Despite a challenging global trade environment, China’s imports and exports have shown resilience and are on an upward trajectory, driven by several positive factors.
In the first 10 months of the year, China’s total import and export of goods grew by 0.03 percent year-on-year, reaching 34.32 trillion yuan (approximately 4.78 trillion U.S. dollars). This marked a reversal from a 0.2 percent decline in the first three quarters, according to official data released on Tuesday.
During the January-October period, exports increased by 0.4 percent year-on-year, totaling 19.55 trillion yuan, while imports declined by 0.5 percent to 14.77 trillion yuan, as reported by the General Administration of Customs.
Monthly data also revealed an improving trend. In October, China’s foreign trade rose by 0.9 percent compared to the same month in the previous year, breaking a four-month declining streak.
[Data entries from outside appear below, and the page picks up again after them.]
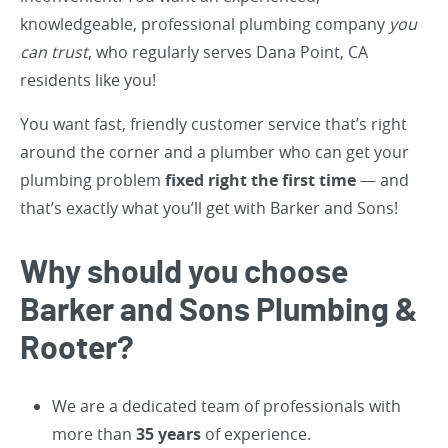
knowledgeable, professional plumbing company
you
can trust
, who regularly serves Dana Point, CA
residents like you!
You want fast, friendly customer service that’s right
around the corner and a plumber who can get your
plumbing problem
fixed right the first time
— and
that’s exactly what you’ll get with Barker and Sons!
Why should you choose
Barker and Sons Plumbing &
Rooter?
We are a dedicated team of professionals with
more than
35 years
of experience.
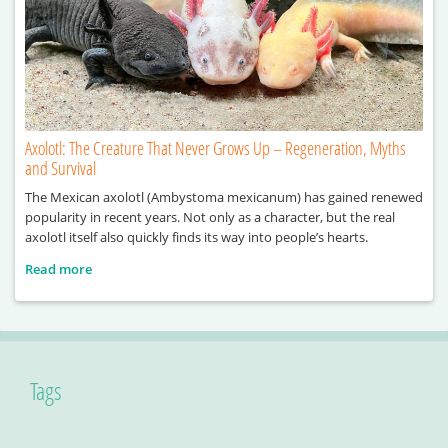
Axolotl: The Creature That Never Grows Up – Regeneration, Myths
and Survival
The Mexican axolotl (Ambystoma mexicanum) has gained renewed
popularity in recent years. Not only as a character, but the real
axolotl itself also quickly finds its way into people’s hearts.
Read more
Tags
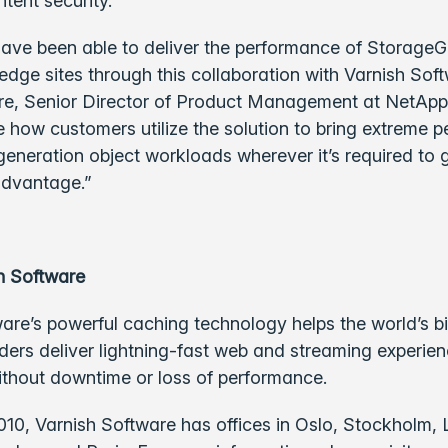
tent security.
ave been able to deliver the performance of StorageG
dge sites through this collaboration with Varnish Soft
, Senior Director of Product Management at NetApp
e how customers utilize the solution to bring extreme 
-generation object workloads wherever it’s required to 
advantage.”
h Software
are’s powerful caching technology helps the world’s b
ders deliver lightning-fast web and streaming experie
ithout downtime or loss of performance.
010, Varnish Software has offices in Oslo, Stockholm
In October, exports decreased by 3.1 percent year-on-year, while imports grew by 6.4 percent, representing a 7.3 percentage point acceleration compared to September. China’s trade surplus in October contracted by 27.9 percent year-on-year, reaching 405.47 billion yuan.
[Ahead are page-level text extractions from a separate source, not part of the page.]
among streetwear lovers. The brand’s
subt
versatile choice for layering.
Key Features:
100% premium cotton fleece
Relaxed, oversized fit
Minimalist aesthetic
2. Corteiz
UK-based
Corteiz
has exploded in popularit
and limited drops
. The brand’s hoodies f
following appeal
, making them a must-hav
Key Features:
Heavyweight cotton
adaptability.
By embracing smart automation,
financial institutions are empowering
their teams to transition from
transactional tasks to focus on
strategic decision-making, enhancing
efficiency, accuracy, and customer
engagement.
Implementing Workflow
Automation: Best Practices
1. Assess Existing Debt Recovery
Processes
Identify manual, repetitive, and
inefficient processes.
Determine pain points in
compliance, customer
The Association of Southeast Asian Nations (ASEAN) remained China’s largest trade partner during the first 10 months of 2023. Trade with ASEAN countries increased by 0.9 percent year-on-year to 5.23 trillion yuan, accounting for 15.2 percent of China’s total trade.
China’s trade with the European Union decreased by 1.6 percent year-on-year, while trade with the United States declined by 7.6 percent in the January-October period.
Trade with five Central Asian countries witnessed robust growth, surging by 34.8 percent year-on-year, and trade with Belt and Road participating countries increased by 3.2 percent.
Private enterprises played a significant role in China’s foreign trade, with imports and exports by these enterprises increasing by 6.2 percent to 18.24 trillion yuan, constituting 53.1 percent of the total trade.
Machinery and electronic products, accounting for 58.5 percent of total exports, saw a 2.8 percent increase during the period. Notably, the export value of automobiles surged by 88.5 percent year-on-year in the first ten months.
Despite the sluggish global economic recovery, China’s exports have demonstrated strong resilience. Factors contributing to this resilience include diversification of export destinations and rapid growth in exports of automobiles and electronic products.
China’s import volume of crude oil increased by 14.4 percent during the period, while iron ore imports rose by 6.5 percent.
Analysts have noted that China’s foreign trade has shown an improved structure and remarkable resilience. With the upcoming peak shopping season in foreign countries, China’s exports are expected to strengthen, while there is still room for recovery in domestic demand.
China has reaffirmed its commitment to sharing market opportunities, expanding imports, implementing negative lists for cross-border service trade, and simplifying market access. The Ministry of Commerce expressed confidence in consolidating the positive momentum in the fourth quarter and achieving the annual goal of stabilizing and improving the quality of foreign trade.